§ **EXTRAIT**:
++++++

Ce n'est pas sans sourire que j'ai écrit ce titre, en
pensant aux images qu'il peut éveiller dans l'esprit de ceux qui le liront, et
je gagerais bien ne pas me tromper en disant qu'il s'agira avant tout, et
peut-être uniquement, du rossignol d'une part et, de l'autre, de la sombre
cohorte des chouettes et des hiboux.
Je ne vous parlerai pas du premier. On en a trop, parlé. On
en a trop écrit. Depuis Lamartine et son Ode au Rossignol en dix-neuf
strophes, jusqu'à certain chroniqueur de la Revue des Deux Mondes,
récemment décédé, qui s'attendrit à voir, en février, un couple de ces
oiseaux s'égosiller sur les buissons encore nus, et à certain converti de
l'autre guerre qui catalogue parmi ses souvenirs du front le chant des
innombrables rossignols peuplant la forêt dans laquelle il campait au mois
d'août, alors qu'ils n'arrivent chez nous qu'en avril et que depuis juin,
ils gardent le silence.
Comme elle était mieux informée des us et coutumes de la
nature notre savoureuse épistolière du XVIIe siècle, lorsqu'elle écrivait à sa
chère comtesse de Grignan : « Que pensez-vous, ma fille, que vous
avez entendu les rossignols au 13 de juin ? Hélas ! ils sont tout
occupés du soin de leur petit ménage ; ce n'est plus le temps de chanter
et de faire l'amour. Ils ont des pensers plus solides. »
Je ne sais si Mme de Sévigné eût été aussi docte sur les
mœurs de l'effraie, qui habitait peut-être les vieux toits de son château, ou
sur celles de la hulotte et de la chevêche, qui ne devaient pas manquer dans les
bois des Rochers, mais je vous avouerai tout uniment, quant à moi, la profonde
estime et même la véritable affection que j'ai pour ces espèces si injustement
décriées.
Mes préférences, d'ailleurs, vont toutes à la chevêche.
Cette petite chouette à tête ronde n'est pas exclusivement nocturne, comme ses
congénères. Elle sort souvent pendant le jour, et c'est en plein midi, par un
certain 14 juillet à température caniculaire, que je la rencontrai pour la
première fois, sur la barrière d'un champ. Vers la fin de l'hiver, on l'entend
fréquemment par les après-midi un peu doux, et son kuyou-kuyou résonne
alors par les prés bordés de grands arbres qui environnent les villages et dans
les creux desquels elle niche, autant que par les nuits de printemps et d'été. Son
apparence est si peu effrayante, si pleine, au contraire, de prudence et de
réflexion, que les anciens en avaient fait l'emblème de Minerve, déesse de la
sagesse. Elle est, de plus, extrêmement utile, car elle détruit une grande
quantité, de rongeurs de toute espèce.

++++++

§ **CONSIGNE**: Citez l'extrait sur les chouettes mot pour mot, depuis « Ce n'est pas » jusqu'à « gardent le silence. » inclus.

§ **EXTRAIT DES DONNÉES**:

++++++

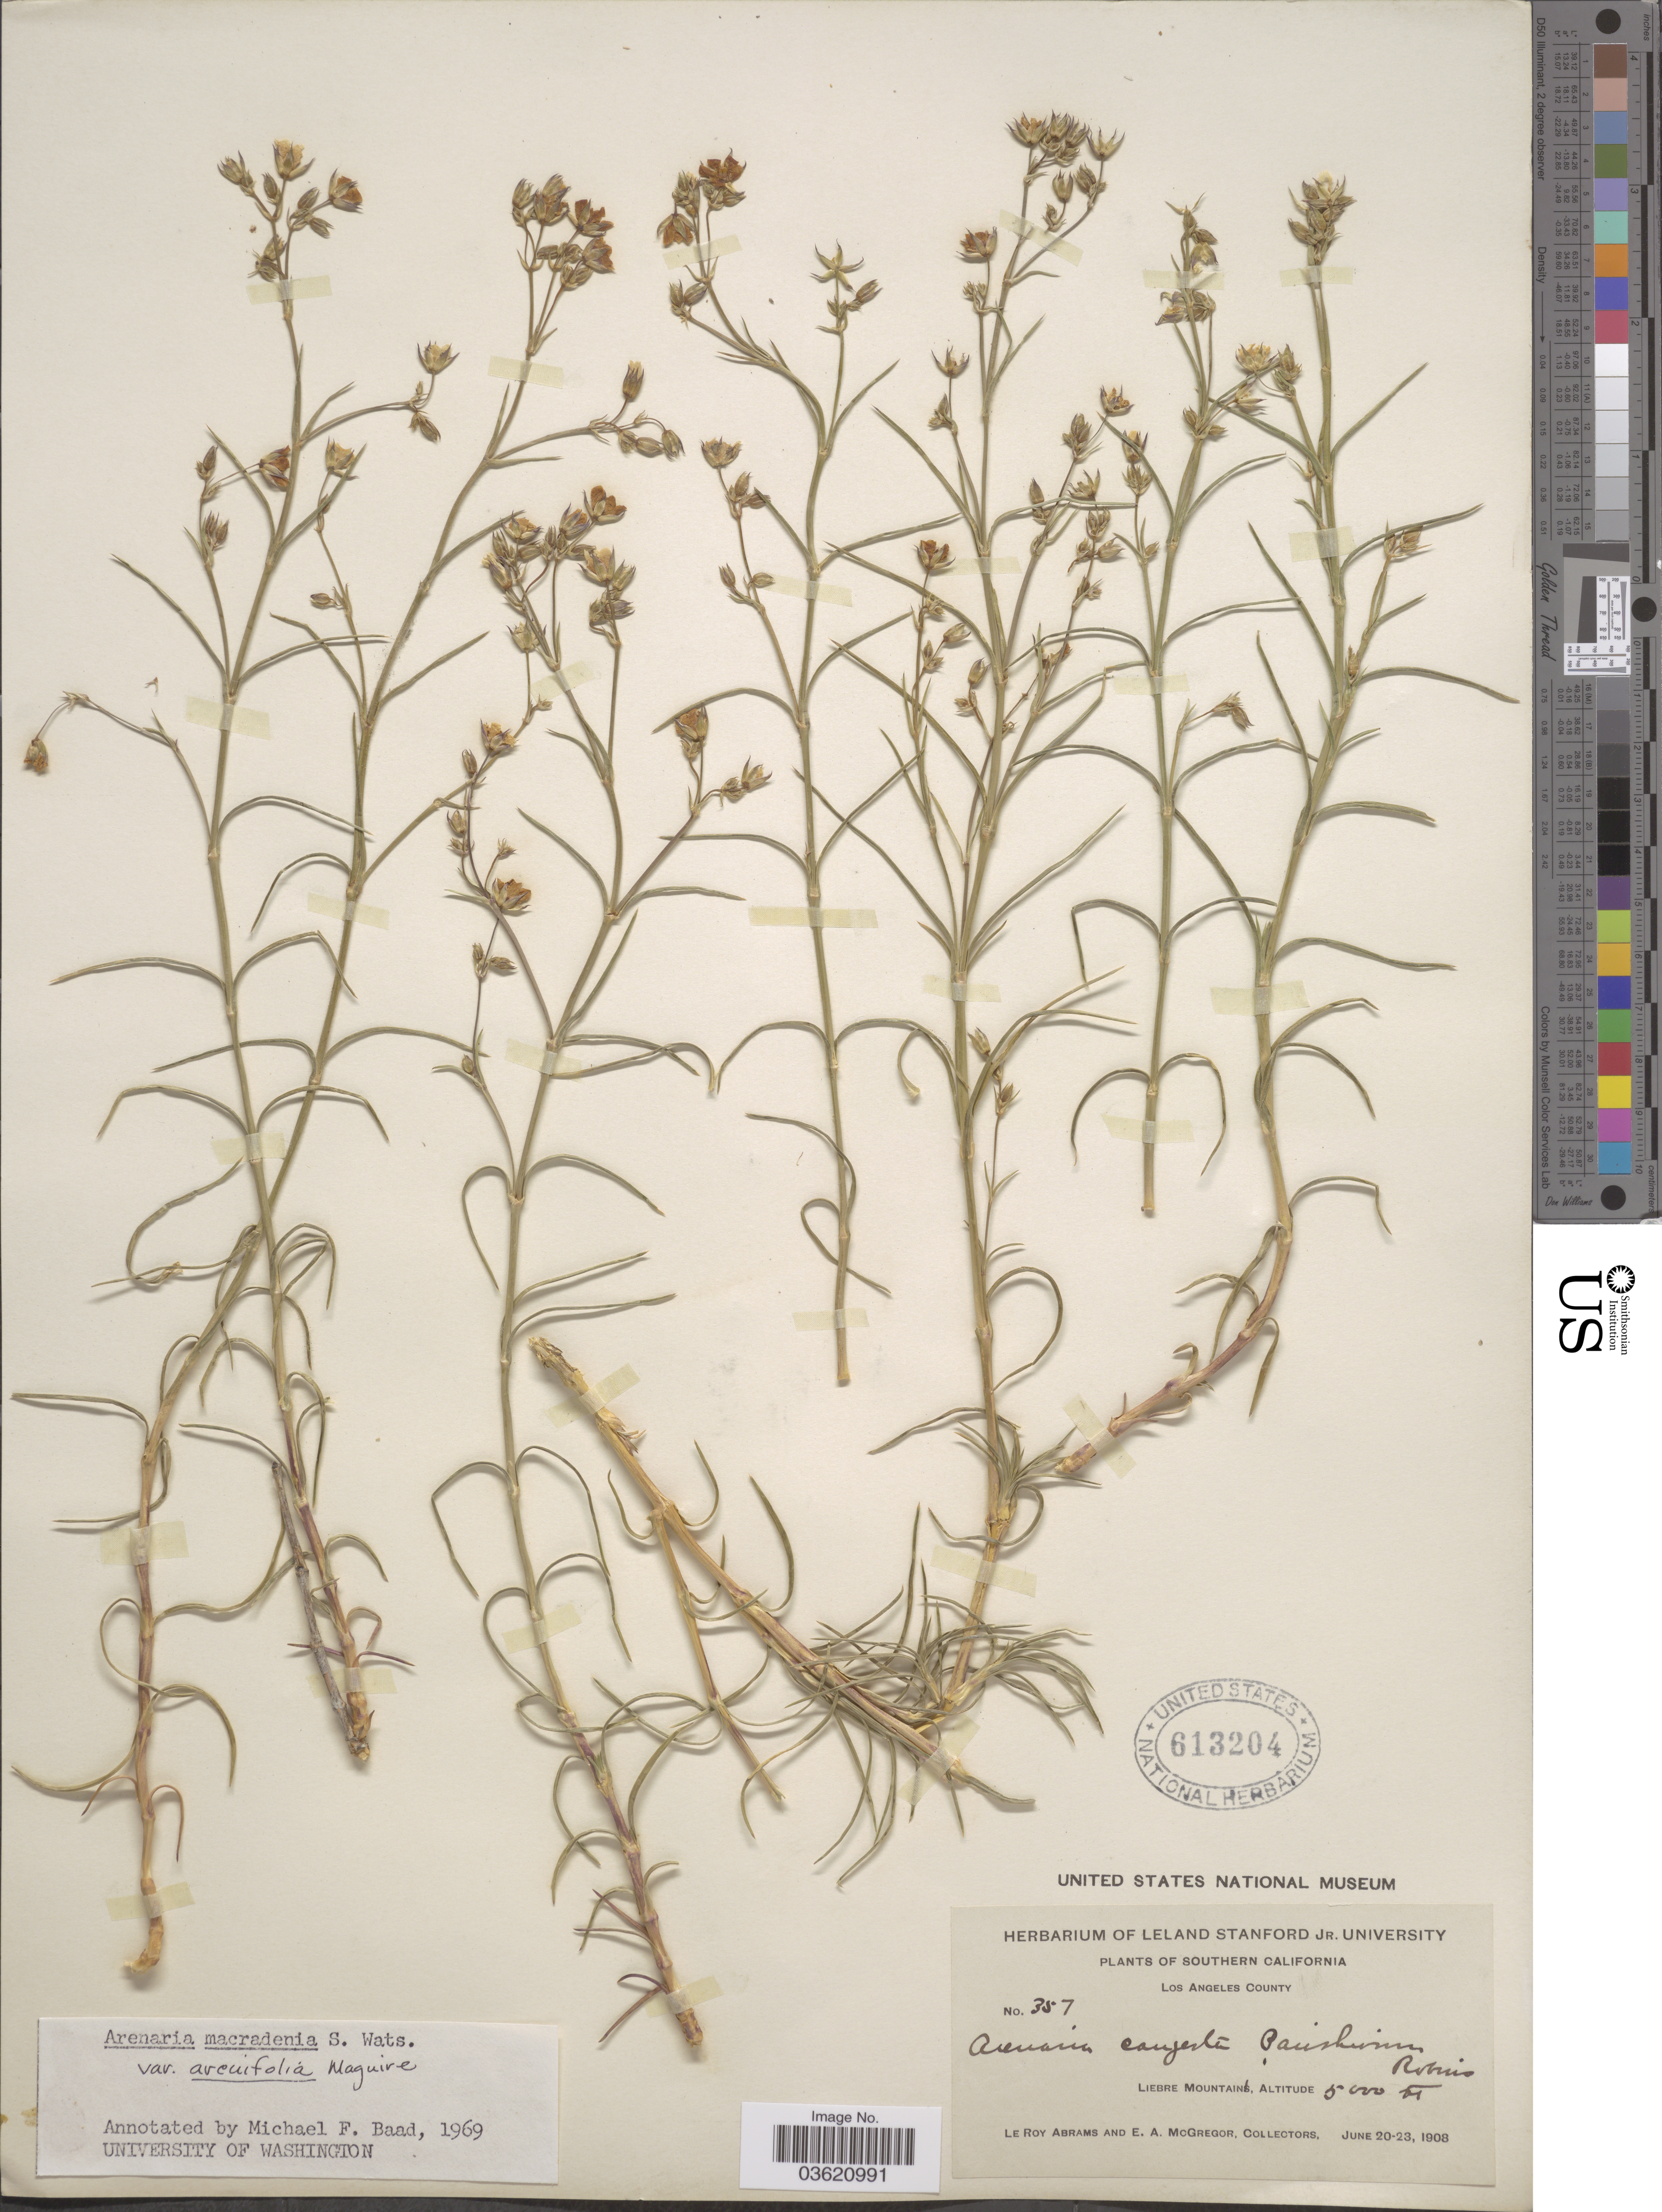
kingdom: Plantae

++++++

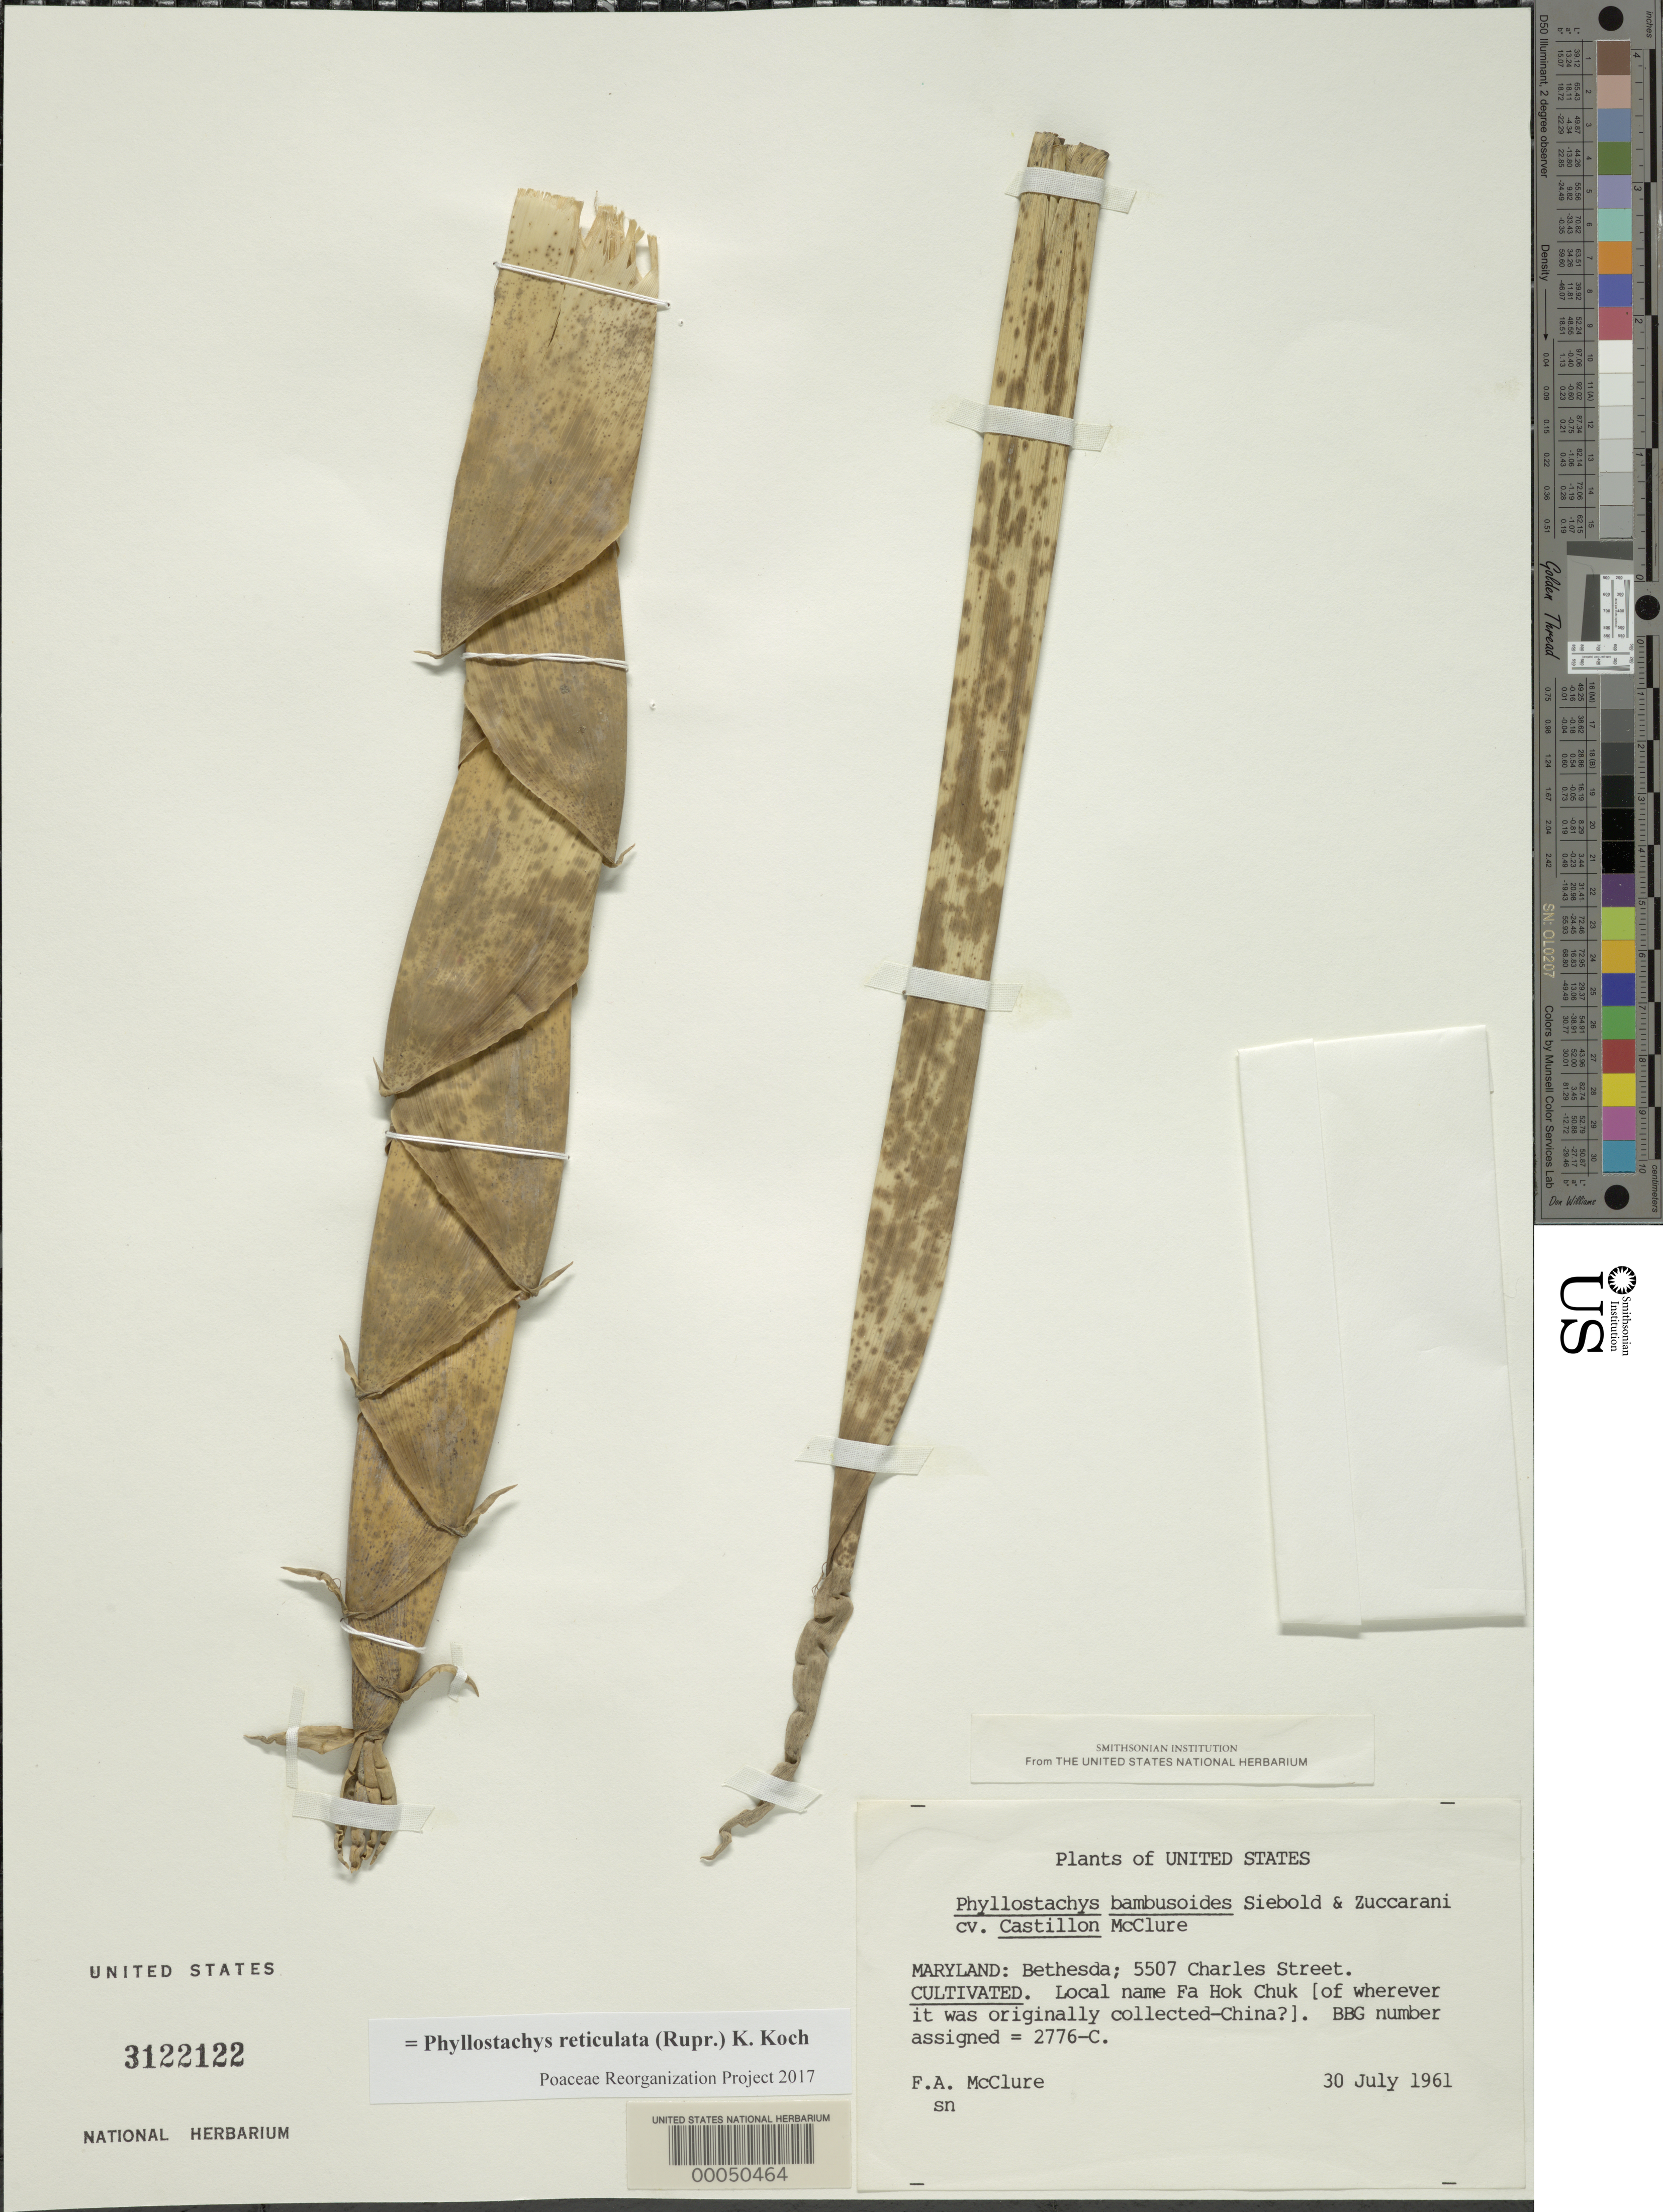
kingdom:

++++++

§ **RÉSULTAT FINAL**:
Ce n'est pas sans sourire que j'ai écrit ce titre, en
pensant aux images qu'il peut éveiller dans l'esprit de ceux qui le liront, et
je gagerais bien ne pas me tromper en disant qu'il s'agira avant tout, et
peut-être uniquement, du rossignol d'une part et, de l'autre, de la sombre
cohorte des chouettes et des hiboux.
Je ne vous parlerai pas du premier. On en a trop, parlé. On
en a trop écrit. Depuis Lamartine et son Ode au Rossignol en dix-neuf
strophes, jusqu'à certain chroniqueur de la Revue des Deux Mondes,
récemment décédé, qui s'attendrit à voir, en février, un couple de ces
oiseaux s'égosiller sur les buissons encore nus, et à certain converti de
l'autre guerre qui catalogue parmi ses souvenirs du front le chant des
innombrables rossignols peuplant la forêt dans laquelle il campait au mois
d'août, alors qu'ils n'arrivent chez nous qu'en avril et que depuis juin,
ils gardent le silence.